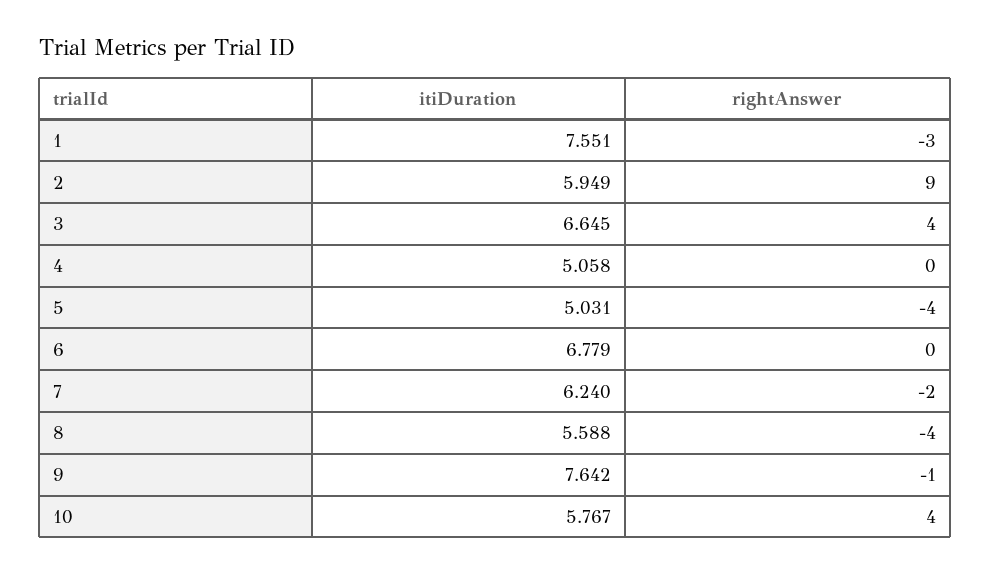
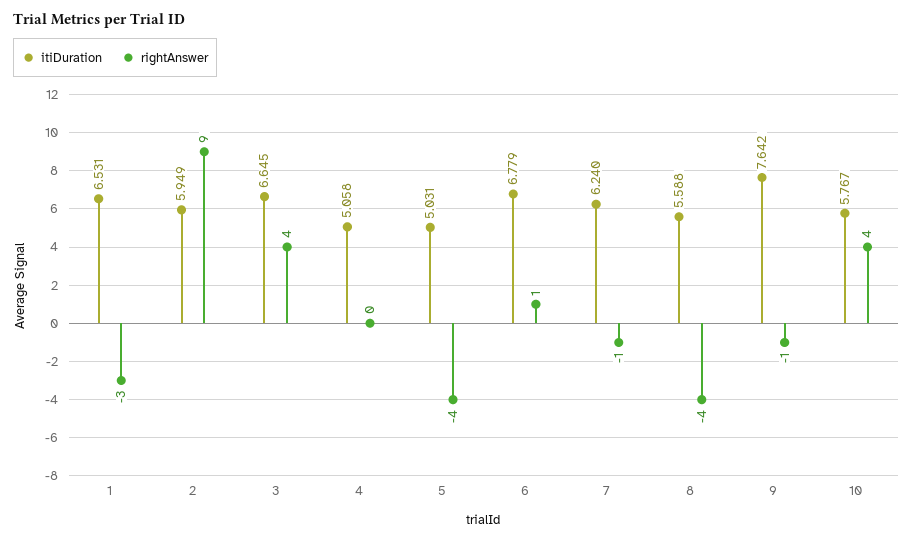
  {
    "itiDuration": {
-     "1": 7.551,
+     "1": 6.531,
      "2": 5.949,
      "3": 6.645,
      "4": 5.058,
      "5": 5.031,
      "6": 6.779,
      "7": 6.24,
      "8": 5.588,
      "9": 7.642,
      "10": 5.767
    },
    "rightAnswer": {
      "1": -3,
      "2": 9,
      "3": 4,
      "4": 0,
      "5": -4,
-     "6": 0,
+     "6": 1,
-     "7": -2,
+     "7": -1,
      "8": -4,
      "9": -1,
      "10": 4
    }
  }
+ + +
### What is expected
Copy all the records above exactly, but leave out the pictures.

### Reply
  {
    "itiDuration": {
-     "1": 7.551,
+     "1": 6.531,
      "2": 5.949,
      "3": 6.645,
      "4": 5.058,
      "5": 5.031,
      "6": 6.779,
      "7": 6.24,
      "8": 5.588,
      "9": 7.642,
      "10": 5.767
    },
    "rightAnswer": {
      "1": -3,
      "2": 9,
      "3": 4,
      "4": 0,
      "5": -4,
-     "6": 0,
+     "6": 1,
-     "7": -2,
+     "7": -1,
      "8": -4,
      "9": -1,
      "10": 4
    }
  }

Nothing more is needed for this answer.